Monday, Oct. 27, 1947
Not by Hate
In Germany, Yehudi Menuhin had fiddled for an all Allied audience, and for an all German one. He had also played a charity concert with Conductor Wilhelm Furtwangler, who has only recently been pronounced de-Nazified. But Yehudi wanted to play also for his own people.
At Tempelhof in Berlin, arrangements were made to seat 2,000 Jewish D.P.s. But when Yehudi showed up, he found only 600 in the audience. He demanded an investigation, learned that the camp paper at Dueppel Center had carried a long attack on him, signed by its editor, a man called Jonas of Lemberg:
"When I read of your 'human' deeds toward 'distressed German youth' and of how your new worshipers applauded you, I knew that in your audience there must have sat those two passionate lovers of music, Eppel and Kempke--SS men from the Kurewitz camp near Lemberg--who liked to have us sing while they shot our brothers down. . . . Wherever you travel our newspaper will follow you like a curse until your conscience awakes."

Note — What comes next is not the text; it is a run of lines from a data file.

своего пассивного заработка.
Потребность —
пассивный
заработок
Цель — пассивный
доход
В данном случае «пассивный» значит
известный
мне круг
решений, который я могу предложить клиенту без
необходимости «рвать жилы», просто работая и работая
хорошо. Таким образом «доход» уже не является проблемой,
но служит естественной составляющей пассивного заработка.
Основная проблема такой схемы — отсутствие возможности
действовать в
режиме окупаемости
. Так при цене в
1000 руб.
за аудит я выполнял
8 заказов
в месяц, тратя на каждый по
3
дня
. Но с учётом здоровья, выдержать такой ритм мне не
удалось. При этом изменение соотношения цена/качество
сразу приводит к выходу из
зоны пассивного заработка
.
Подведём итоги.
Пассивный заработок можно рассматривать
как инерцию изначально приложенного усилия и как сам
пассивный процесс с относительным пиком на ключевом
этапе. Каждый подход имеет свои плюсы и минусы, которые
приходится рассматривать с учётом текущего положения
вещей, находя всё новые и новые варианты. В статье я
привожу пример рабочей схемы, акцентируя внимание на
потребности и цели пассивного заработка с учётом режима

Next day, at his own insistence, 31-year-old Jewish Violinist Menuhin faced 2,000 Jews at Dueppel Center. This time he left his fiddle at home. Yes, he had played for the Germans. "I have played for the hard-pressed wherever and whenever I could. . . . You are truly the victims of Naziism, but the tragedy is that you have grown to be like the Nazis. . . . You make your judgments on a racial basis, and you demand that art and music be harnessed in the cause of hate. Love and not hate will heal the world."
The audience greeted his remarks with stunned silence. But Yehudi at least convinced Editor Jonas that he was no traitor. Said Jonas: "If Menuhin offered us a concert today, we would all go. Perhaps it is too much to expect that those who have not experienced persecutions and camps should understand our feelings."